Danish (DAA-n'sh) Hamid is a Partner in DLA's Washington, DC office with over 20 years' experience counseling domestic and international companies and investors on corporate/commercial transactions, regulatory compliance, and internal investigations. He advises clients on mergers and acquisitions, private placements, strategic investments, capital markets, joint ventures, supply chain transactions, licensing, national security filings, disputes, cybersecurity mitigation, data protection, cross-border employment concerns, and financial crime investigations.

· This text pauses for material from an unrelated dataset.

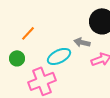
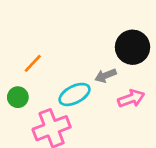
gray arrow: (82, 42) -> (106, 76), turned -35

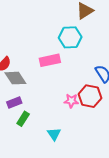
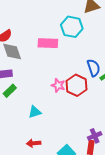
cyan triangle: (54, 134) -> (35, 112), turned 32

He represents parties before the Committee on Foreign Investment in the United States (CFIUS), the Department of the Treasury, the Department of Commerce, the Department of Justice, and other U.S. government agencies. Danish has extensive experience with the Foreign Corrupt Practices Act (FCPA), anti-money laundering/anti-terrorist financing laws, US economic sanctions and embargoes, and Section 721 of the Defense Production Act. He counsels and trains companies on international compliance programs, including AML/KYC/anti-corruption due diligence procedures. Danish has served as an author and speaker on various national security and financial crime topics, including the FCPA chapter of Corruption and Misuse of Public Office, a leading treatise published by Oxford University Press.

Danish takes a "solutions-oriented" approach that navigates complex regulatory concerns in a user-friendly manner. He focuses on providing practical advice to c-suite executives and company boards that draws upon strong business acumen while carefully assessing legal risk. Danish’s clients have included emerging businesses, prominent public companies, PE/VC firms, and international financial institutions, including multi-lateral development banks. His practice covers the financial services/fintech, AI/big data/technology, defense, aerospace, and energy sectors. Danish has a law degree with honors from the University of Oxford and a Juris Doctor from the George Washington University Law School, where he was a member of the International Law Review.